The 4 Core Principles of Healthcare Quality Management

Quality management refers to setting up formal metrics to measure quality and systematically improving quality in service delivery or production as per industry recognized standards. Quality management and quality management systems have been part of information technology and manufacturing for years, but it is spreading to other industries.

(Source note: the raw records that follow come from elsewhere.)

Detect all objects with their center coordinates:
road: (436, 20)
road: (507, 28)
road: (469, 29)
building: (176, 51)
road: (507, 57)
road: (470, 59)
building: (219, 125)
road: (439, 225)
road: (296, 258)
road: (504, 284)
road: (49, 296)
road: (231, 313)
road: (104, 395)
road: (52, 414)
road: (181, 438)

Here are four core principles of healthcare quality management.

Patient Focus

Quality in healthcare is first and foremost focused on the patient. It is defined by how many patients recover, whereas poor quality service results in patient deaths, infections, and re-admissions. Quality management in healthcare addresses patient needs, such as delivering the right healthcare and medication, and patient expectations like rapid admission and proper pain management. In this regard, patient focused quality is a mix of objective and subjective measurements. Re-admission rates, infection rates, and deaths are objective measures, while patient satisfaction and pain scores are subjective.

Reliability

Quality management requires delivering consistently high-quality care to patients. You set up procedures to ensure no surgical tools are left in patients, no one receives the wrong medication, no baby is given to the wrong mother, and no one is billed for care they did not receive. By designing controls and checks into medical processes, medical facilities ensure that they build reliability into their procedures and do it right almost every time – and catch the mistakes before it impacts patient care.

Regulatory Compliance

Quality management systems are often necessary to meet compliance requirements and traceability requirements. ASI Quality Planning helps hospitals set up processes to trace every implant that they use, track controlled medications, and maintain records for the legally required time period. Many facilities bring in experts to ensure that they meet regulatory requirements, whether they are handling rape victims so that evidence remains legally admissible to reporting illegal drug use and criminal acts. Mistakes can be costly if you are sued for violating a patient’s privacy or undermining a legal case due to ignorance.

Continuous Improvement

One of the hallmarks of quality management and process improvement is continually improving processes. These changes may be due to external factors like new regulations or internally driven in response to a mistake. The ideal case is that a healthcare organization implements process improvement projects to do better with regard to one or more measures of quality. Whether they follow Six Sigma, Lean, or Total Quality Management depends on management objectives, and it is possible to switch between process improvement methodologies based on the objective. For example, Lean methods are ideal for simplifying admission procedures while Six Sigma is appropriate for reducing mistakes and delivering perfect care every time.

The “Health Care Management Review” study in 2010 found that smaller hospitals and those financially threatened were more successful in implementing process improvement methodologies. However, it is certainly possible for any healthcare facility to implement one or more process improvement methodology.

Quality management in healthcare is essential to maintain profitability and compliance. Seeking to always improve processes should be at the top of your priorities as an administrator.